Le problème est que pour éviter les délocalisations, une grande majorité de ces acteurs bénéficient de quotas gratuits, à hauteur de 94 % des émissions industrielles. Autant dire que le dispositif n’est pas très efficace… "L’industrie européenne n’est pas incitée à investir dans la transition énergétique. C’est un énorme cadeau fait aux industriels qui bénéficient littéralement de droits à polluer" déplore Neil Makaroff, du Réseau Action Climat. Or c’est justement sur la suppression de ces quotas gratuits que les discussions ont achoppé il y a quinze jours, sous une pression intense des lobbyings.

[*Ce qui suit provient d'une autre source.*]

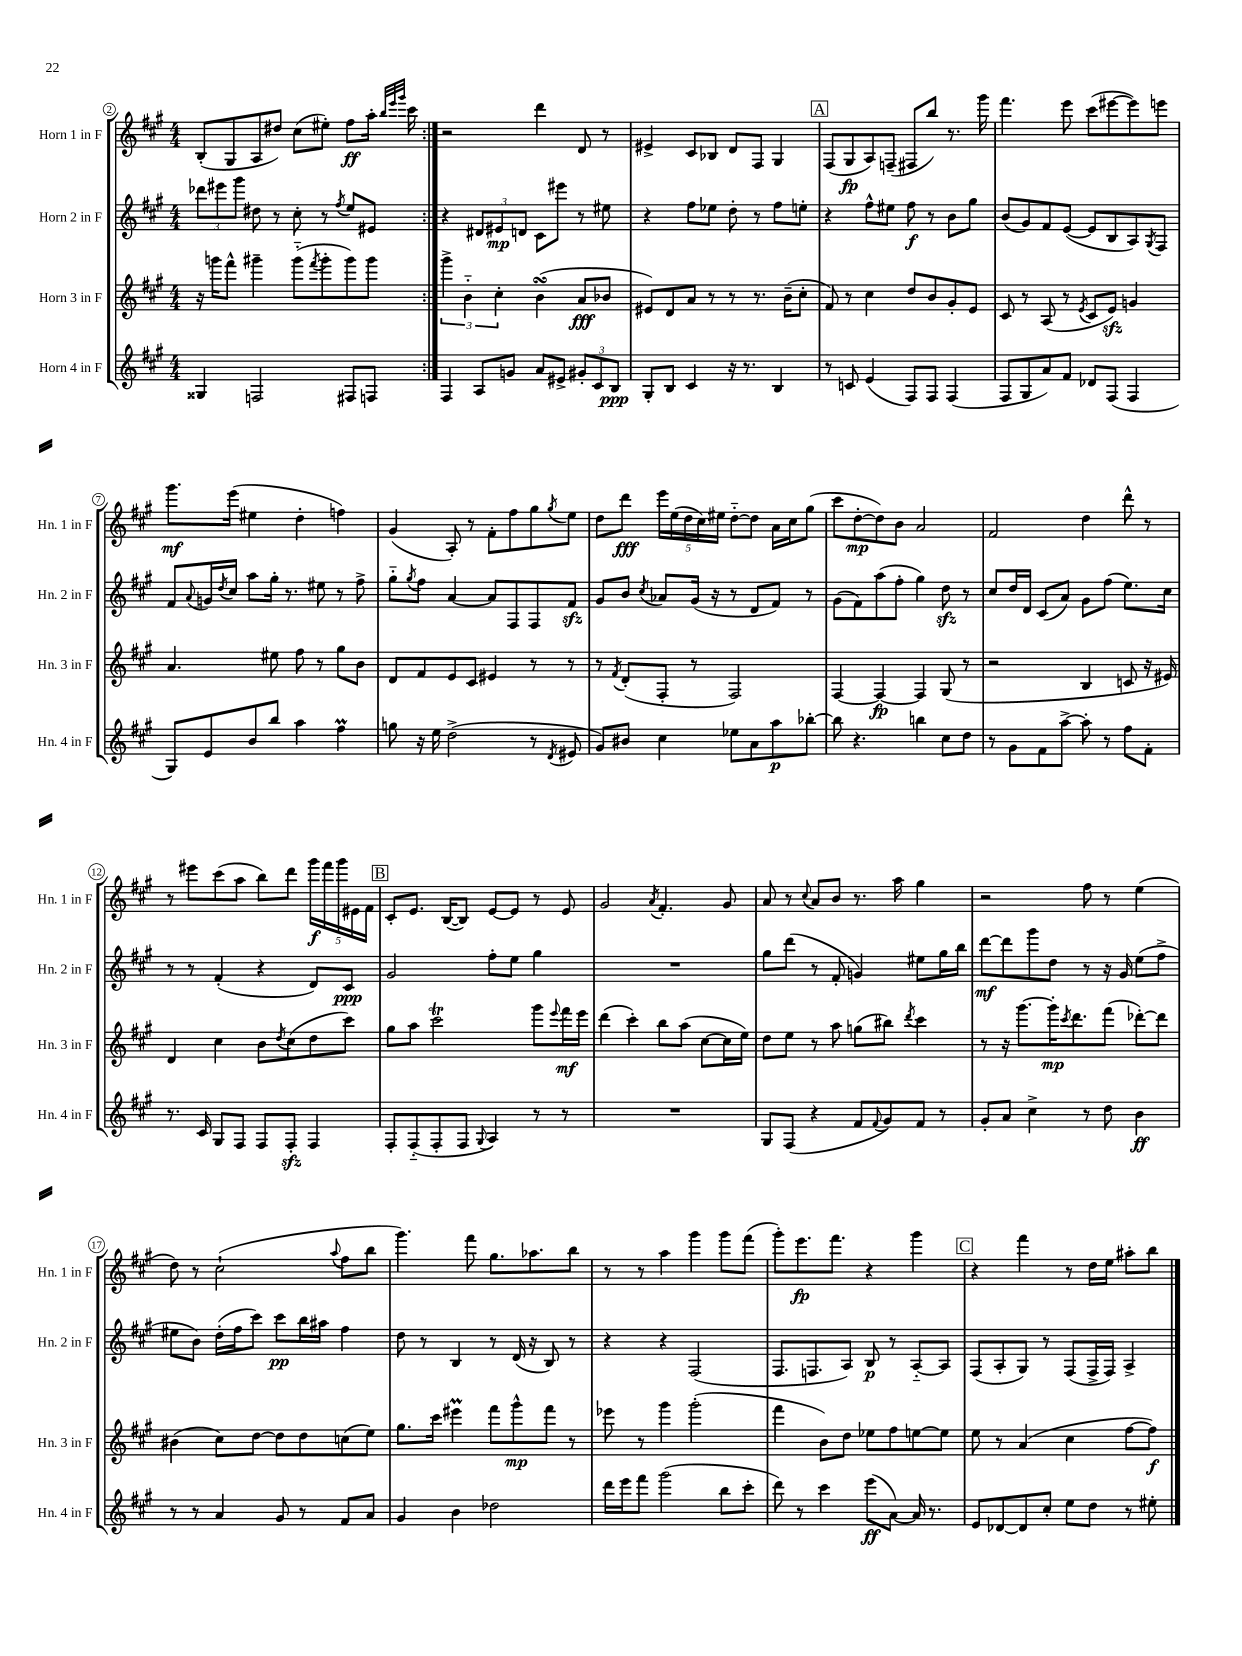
<<
\new StaffGroup <<
\new Staff = "s0" \with { instrumentName = "Horn 1 in F" shortInstrumentName = "Hn. 1 in F" } {
    \clef treble \key a \major \numericTimeSignature \time 4/4
    \repeat volta 2 { b8-.( gis8 a8 dis''8) cis''8( eis''8-.) fis''8\ff a''16-. \grace { b''32 e'''32 gis'''32 } cis'''16 | }
    r2 d'''4 d'8 r8 |
    eis'4-> cis'8 bes8 d'8 fis8 gis4 |
    \mark \markup { \box "A" } fis8( gis8\fp a8) f8--( fis8 b''8) r8. gis'''16 |
    fis'''4. e'''8 cis'''8( eis'''8~ eis'''8) e'''8 |
    gis'''8.\mf e'''16( eis''4 d''4-. f''4) |
    gis'4( a8-.) r8 fis'8-. fis''8 gis''8 \acciaccatura { gis''8 } e''8 |
    d''8 d'''8\fff \tuplet 5/4 { e'''16 e''16( d''16 cis''16) eis''16 } d''8~-_ d''8 a'16 cis''16 gis''8( |
    cis'''8 d''8~-.\mp d''8) b'8 a'2 |
    fis'2 d''4 d'''8-^ r8 |
    r8 eis'''8 cis'''8( a''8 b''8) d'''8 \tuplet 5/4 { gis'''16\f fis'''16 gis'''16 eis'16 fis'16 } |
    \mark \markup { \box "B" } cis'8-. e'8. b16~( b8) e'8~ e'8 r8 e'8 |
    gis'2 \acciaccatura { a'8 } fis'4.-. gis'8 |
    a'8 r8 \appoggiatura { cis''8 } a'8 b'8 r8. a''16 gis''4 |
    r2 fis''8 r8 e''4( |
    d''8) r8 cis''2-!( \appoggiatura { a''8 } fis''8 b''8 |
    gis'''4.) fis'''8 gis''8. aes''8. b''8 |
    r8 r8 a''4 gis'''4 gis'''8 fis'''8( |
    gis'''8-.) e'''8.\fp fis'''8. r4 gis'''4 |
    \mark \markup { \box "C" } r4 fis'''4 r8 d''16 e''16 ais''8-. b''8 \bar "|." |
}
\new Staff = "s1" \with { instrumentName = "Horn 2 in F" shortInstrumentName = "Hn. 2 in F" } {
    \clef treble \key a \major \numericTimeSignature \time 4/4
    \repeat volta 2 { \tuplet 3/2 { des'''8 eis'''8 gis'''8 } dis''8 r8 cis''8-. r8 \acciaccatura { fis''8 } e''8 eis'8 | }
    r4 \tuplet 3/2 { dis'8 eis'8\mp d'8 } cis'8 eis'''8 r8 eis''8 |
    r4 fis''8 ees''8 d''8-. r8 fis''8 e''8-. |
    \mark \markup { \box "A" } r4 fis''8-^ eis''8 fis''8\f r8 b'8 gis''8 |
    b'8( gis'8) fis'8 e'8~( e'8 b8 a8) \acciaccatura { gis8 } fis8 |
    fis'8 \appoggiatura { a'8 } g'16 \acciaccatura { d''8 } cis''16 a''8 gis''16-. r8. eis''8 r8 fis''8-> |
    gis''8-_ \acciaccatura { gis''8 } fis''8 a'4~ a'8 fis8 fis8 fis'8\sfz |
    gis'8 b'8 \acciaccatura { cis''8 } aes'8 gis'16( r16 r8 d'8 fis'8) r8 |
    gis'8( fis'8) a''8( fis''8-. gis''4) d''8\sfz r8 |
    cis''8 d''16 d'16 cis'8( a'8) gis'8 fis''8( e''8.) cis''16 |
    r8 r8 fis'4-.( r4 d'8) cis'8\ppp |
    \mark \markup { \box "B" } gis'2 fis''8-. e''8 gis''4 |
    R1 |
    gis''8 d'''8( r8 fis'8-. g'4) eis''8 gis''16 b''16 |
    d'''8~\mf d'''8 gis'''8 d''8 r8 r16 gis'16 e''8( fis''8-> |
    eis''8 b'8) d''16-.( fis''16 cis'''8) cis'''8\pp b''16 ais''16 fis''4 |
    d''8 r8 b4 r8 d'16( r16 b8) r8 |
    r4 r4 fis2( |
    fis8. f8. a8) b8\p r8 a8~-_ a8 |
    \mark \markup { \box "C" } fis8( a8-. gis8) r8 fis8( fis16-> fis16) a4-> \bar "|." |
}
\new Staff = "s2" \with { instrumentName = "Horn 3 in F" shortInstrumentName = "Hn. 3 in F" } {
    \clef treble \key a \major \numericTimeSignature \time 4/4
    \repeat volta 2 { r16 g'''16 fis'''8-^ gis'''4-- gis'''8-_( \acciaccatura { fis'''8 } gis'''8-. gis'''8) gis'''8 | }
    \tuplet 3/2 { gis'''4-> b'4-_ cis''4-. } b'4\turn( a'8\fff bes'8 |
    eis'8) d'8 a'8 r8 r8 r8. b'16--( cis''8-. |
    \mark \markup { \box "A" } fis'8) r8 cis''4 d''8 b'8 gis'8-. e'8 |
    cis'8 r8 a8( r8 \acciaccatura { e'8 } cis'8 e'8\sfz) g'4 |
    a'4. eis''8 fis''8 r8 gis''8 b'8 |
    d'8 fis'8 e'8 cis'8 eis'4 r8 r8 |
    r8 \acciaccatura { fis'8 } d'8-.( fis8-. r8 fis2) |
    fis4~ fis4~\fp fis4 gis8( r8 |
    r2 b4 c'8 r16 eis'16) |
    d'4 cis''4 b'8 \acciaccatura { d''8 } cis''8( d''8 cis'''8) |
    \mark \markup { \box "B" } gis''8 a''8 cis'''2\trill gis'''8 \appoggiatura { e'''8 } fis'''16\mf e'''16 |
    d'''4( cis'''4-.) b''8 a''8( cis''8~ cis''16 e''16) |
    d''8 e''8 r8 a''8 g''8( bis''8) \acciaccatura { d'''8 } cis'''4 |
    r8 r16 gis'''8.~ gis'''16-.\mp \acciaccatura { cis'''8 } d'''8. fis'''8( des'''8~-.) des'''8 |
    bis'4( cis''8) d''8~ d''8 d''8 c''8( e''8) |
    gis''8. cis'''16 eis'''4\prall fis'''8 gis'''8-^\mp fis'''8 r8 |
    ees'''8 r8 gis'''4 gis'''2-.( |
    fis'''4 b'8) d''8 ees''8 fis''8 e''8~ e''8 |
    \mark \markup { \box "C" } e''8 r8 a'4( cis''4 fis''8~ fis''8\f) \bar "|." |
}
\new Staff = "s3" \with { instrumentName = "Horn 4 in F" shortInstrumentName = "Hn. 4 in F" } {
    \clef treble \key a \major \numericTimeSignature \time 4/4
    \repeat volta 2 { gisis4 f2 fis8 f8 | }
    fis4 a8 g'8 a'8 eis'8-> \tuplet 3/2 { gis'8-. cis'8 b8\ppp } |
    gis8-. b8 cis'4 r16 r8. b4 |
    \mark \markup { \box "A" } r8 c'8 e'4( fis8) fis8 fis4( |
    fis8 gis8 a'8) fis'8 des'8 fis8( fis4 |
    gis8) e'8 b'8 b''8 a''4 fis''4\prall |
    g''8 r16 e''16 d''2->( r8 \acciaccatura { d'8 } eis'8 |
    gis'8) bis'8 cis''4 ees''8 a'8 a''8\p bes''8~-. |
    bes''8 r4. b''4 cis''8 d''8 |
    r8 gis'8 fis'8 a''8~-> a''8-. r8 fis''8 fis'8-. |
    r8. cis'16 gis8 fis8 fis8 fis8-.\sfz fis4 |
    \mark \markup { \box "B" } fis8-. fis8-_( fis8-. fis8 \appoggiatura { gis8 } a4) r8 r8 |
    R1 |
    gis8 fis8( r4 fis'8 \appoggiatura { fis'8 } gis'8) fis'8 r8 |
    gis'8-. a'8 cis''4-> r8 d''8 b'4\ff |
    r8 r8 a'4 gis'8 r8 fis'8 a'8 |
    gis'4 b'4 des''2 |
    d'''16 e'''16 fis'''8 gis'''2( b''8 cis'''8-. |
    d'''8) r8 cis'''4 e'''8\ff( a'8~) a'16 r8. |
    \mark \markup { \box "C" } e'8 des'8~ des'8 cis''8-. e''8 d''8 r8 eis''8-. \bar "|." |
}
>>
>>
\layout { \context { \Score currentBarNumber = #2 \override BarNumber.stencil = #(make-stencil-circler 0.1 0.3 ly:text-interface::print) } }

Une réduction des émissions industrielles de 63 %
Ce mercredi 22 juin, l’ambiance était davantage au compromis. Finalement, c’est la date de 2032 qui a été retenue pour la fin des quotas gratuits, contre 2030 dans la proposition la plus ambitieuse et 2034 dans la version la moins ambitieuse. Le rythme de suppression de ces quotas gratuits a été ralenti mais l’objectif est d’en supprimer la moitié d’ici 2030, conformément à ce que proposait la Commission européenne. La réforme va permettre de réduire les émissions de l'industrie de 63 %, contre 67% défendus par les Verts. "Nous avons pu préserver l’essentiel mais les ambitions ne sont toujours pas à la hauteur" réagit l'eurodéputée verte Marie Toussaint sur Twitter.
La fin des quotas gratuits est essentielle car elle est intrinsèquement liée à la mise en place d’un mécanisme d’ajustement carbone aux frontières (MACF). Ce mécanisme a pour but d’imposer un prix carbone aux importations similaire à celui payé par les entreprises installées sur le sol européen. Il est donc indispensable que celles-ci ne bénéficient plus d’allocations gratuites. Le MACF entrera pleinement en vigueur à partir de 2032, lorsque les quotas gratuits auront disparu.
"La taxe carbone aux frontières qui fera payer aux importations leur juste prix du carbone est votée par le Parlement européen. C’est une première mondiale et une grande victoire politique" s'est réjoui l'eurodéputé Renew Pascal Canfin. Les députés européens ont également adopté l’extension du marché carbone au secteur maritime, à l’aviation, aux poids lourds et aux immeubles de bureaux, ainsi que la mise en place d’un Fonds social pour le climat afin d’accompagner les ménages dans la transition.
"Ça passe ou ça casse"
Désormais, ce sont les ministres européens de l’Environnement qui vont devoir se prononcer sur ces textes lors d’une réunion le 28 juin prochain. Mais les discussions s’annoncent houleuses, le chancelier allemand Olaf Scholz ayant déjà fait savoir qu’il s’opposait à la création d’un Fonds social sur le climat. Les ministres devront aussi confirmer la fin de la vente des véhicules thermiques neufs à partir de 2035.
La veille, le Conseil européen des ministres de l’Énergie se penchera quant à lui sur les directives énergies renouvelables et efficacité énergétique. L’enjeu sera de voir s’ils intègrent le plan Repower EU présenté par la Commission européenne en mai. Celui-ci prévoit de passer à 45 % d’énergies renouvelables d’ici 2030 (contre 40%) et de réduire la consommation d’énergie de 13 % (au lieu de 9%) d’ici 2030 par rapport à 2020.
Pour la France, qui assure la présidence du conseil de l’Union européenne (PFUE) jusqu’à la fin du mois, il est impératif de parvenir à des accords afin de brandir un bilan positif de ce mandat. "Emmanuel Macron avait promis d’avancer sur le paquet climat d’ici la fin de sa PFUE mais la dynamique de compromis s’annonce difficile avec un raidissement des positions. Ça passe ou ça casse car il n’y aura pas cette fois de session de rattrapage" prévient Lucie Mattera, responsable de la politique européenne au sein de E3G. Les trilogues se tiendront ensuite à l'automne pour une adoption définitive d’ici la fin de l’année.